Publishers Weekly
Maberry (The King of Plagues) combines visceral horror and psychological terror in this bleak zombie thriller. When smalltown Pennsylvania police officers Dez Fox and JT Hammond respond to a break-in at a funeral home, they discover several bodies that refuse to stay dead. The bioengineered disease soon turns other locals into ravenous monsters. Meanwhile, Dez’s estranged ex-boyfriend, reporter Billy Trout, investigates the strange case of the missing corpse of executed serial killer Homer Gibbon. With the National Guard under orders to maintain quarantine at all costs, Dez, JT, and Billy are the only ones who can protect those untouched by the plague. Maberry grounds the story with scientific confidence, spares no attention to detail, and presents the undead as more than faceless targets, but despite clever usage of social media and a unique take on “zombie zero,” this is mostly a rehash of familiar elements. (Nov.)
From the Publisher
This has to be one of the best traditional zombie tales I've ever read... This is a zombie book for the ages.” —Seattle Post Intelligencer
“Maberry grounds the story with scientific confidence, spares no attention to detail, and presents the undead as more than faceless targets.” —Publishers Weekly
Library Journal
A prison doctor injects a condemned serial killer with a drug intended to keep his brain animate while his body rots in the grave.
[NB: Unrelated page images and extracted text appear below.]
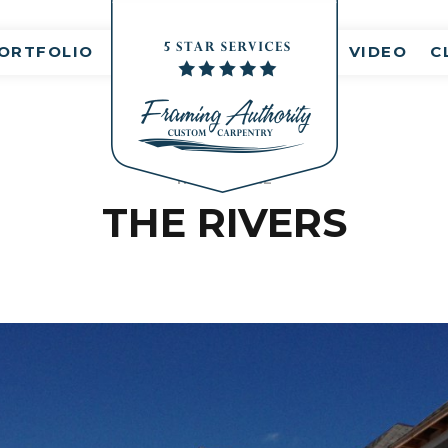
ORTFOLIO
VIDEO
C
HEALTHCARE
THE RIVERS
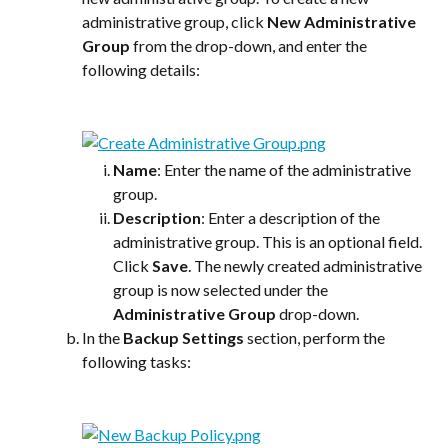
administrative group, click 
New Administrative 
Group
 from the drop-down, and enter the 
following details:
Name
: Enter the name of the administrative 
group.
Description
: Enter a description of the 
administrative group. This is an optional field.
Click 
Save
. The newly created administrative 
group is now selected under the 
Administrative Group
 drop-down.
In the 
Backup Settings
 section, perform the 
following tasks:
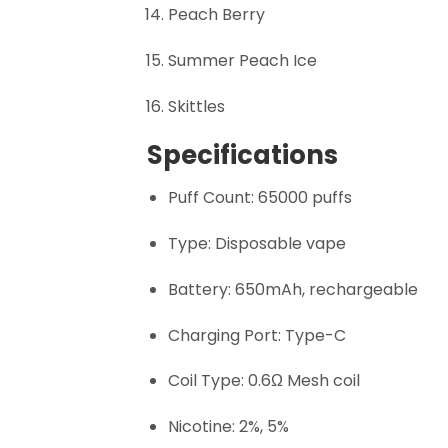
Peach Berry
Summer Peach Ice
Skittles
Specifications
Puff Count: 65000 puffs
Type: Disposable vape
Battery: 650mAh, rechargeable
Charging Port: Type-C
Coil Type: 0.6Ω Mesh coil
Nicotine: 2%, 5%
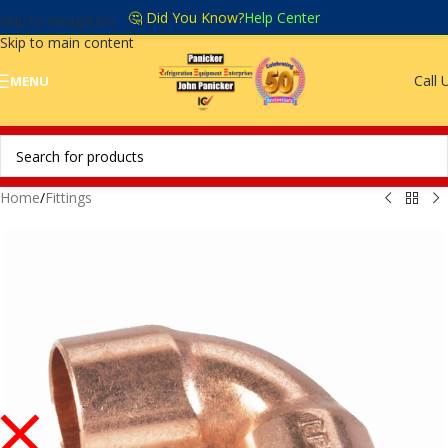
🤔 Did You Know?
Help Center
Skip to navigation
Skip to main content
Call 
MENU
Home
/
Fittings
But the drug malfunctions, and the result is—surprise!—a zombie who makes a snack out of the mortician servicing his corpse. Of course, he's contagious, has passed on the infection, and—voilà!—the zombie plague has begun. As it turns out, this particular infestation was orchestrated by the Reagan administration when it captured the Project Lucifer documents from the Soviet Union. Lucifer engineered the creation of "metabolically minimalized ambulatory organic hosts." Code for zombies? You bet. This is yet another government-engineered zombie plague. Maberry (Patient Zero), who has ended the world in previous novels, will not disappoint his fans with his latest mishmash of crime noir, horror, and gore. While zombie-savvy readers may become impatient at the length of time it takes the heroes to figure out that an apocalypse is in the offing—really, haven't they ever seen a George Romero film?—Maberry enthusiasts will love it. [Library marketing.]
Kirkus Reviews
A rogue scientist's experiment in revenge wreaks havoc on a rural township in Pennsylvania. A rare one-off from the prolific Maberry (Dust & Decay, 2011, etc.) recycles bits and pieces from B-horror flicks and adds a few twists of its own. The author dedicates the book to George A. Romero, penning an unapologetic love letter to Romero's Night of the Living Dead, right down to a setting in rural Pennsylvania. It's here in pastoral Stebbins County that things go to hell. It starts at a new-age funeral home whose proprietor, Doc "Lee" Hartnup, is startled to find the corpse of serial killer Homer Gibbon. Stumbling into a grotesque crime scene are two local cops, JT Hammond and his partner Desdemona "Dez" Fox. JT is more soulful, a quiet, cautious cop and father figure. Predictably, the book focuses on the voluptuous Dez: "Built like Scarlett Johansson, with ice blue eyes, bee-stung lips and a natural blonde if the rumors were true." Her self-destructive rage veers dangerously near caricature while her characterization as "Genghis Khan with boobs" doesn't exactly inspire affection. Still, this shortcoming won't detract Maberry's legions from enjoying his breathless, clipped prose as the zombie plague accelerates--just as a hurricane bears down on Stebbins County. The truly creepy part comes when local hack and serial-killer aficionado Billy Trout starts tracking down Gibbon's back story. Billy roots out Dr. Herman Volker, an East German scientist smuggled out by the CIA. To avenge an old family trauma, Volker has resurrected a secret formula. "Can you think of a more fitting punishment for a serial murderer than to be awake and aware in a coffin while his body slowly rots?" Volker's detailed, believable description of the unspeakable cocktail he's invented, right down to cribbing from The Serpent and the Rainbow, is as inventive as it is sickening. An outlandish but superfluous zombie yarn that is gruesome, imaginative and grateful to its inspirations.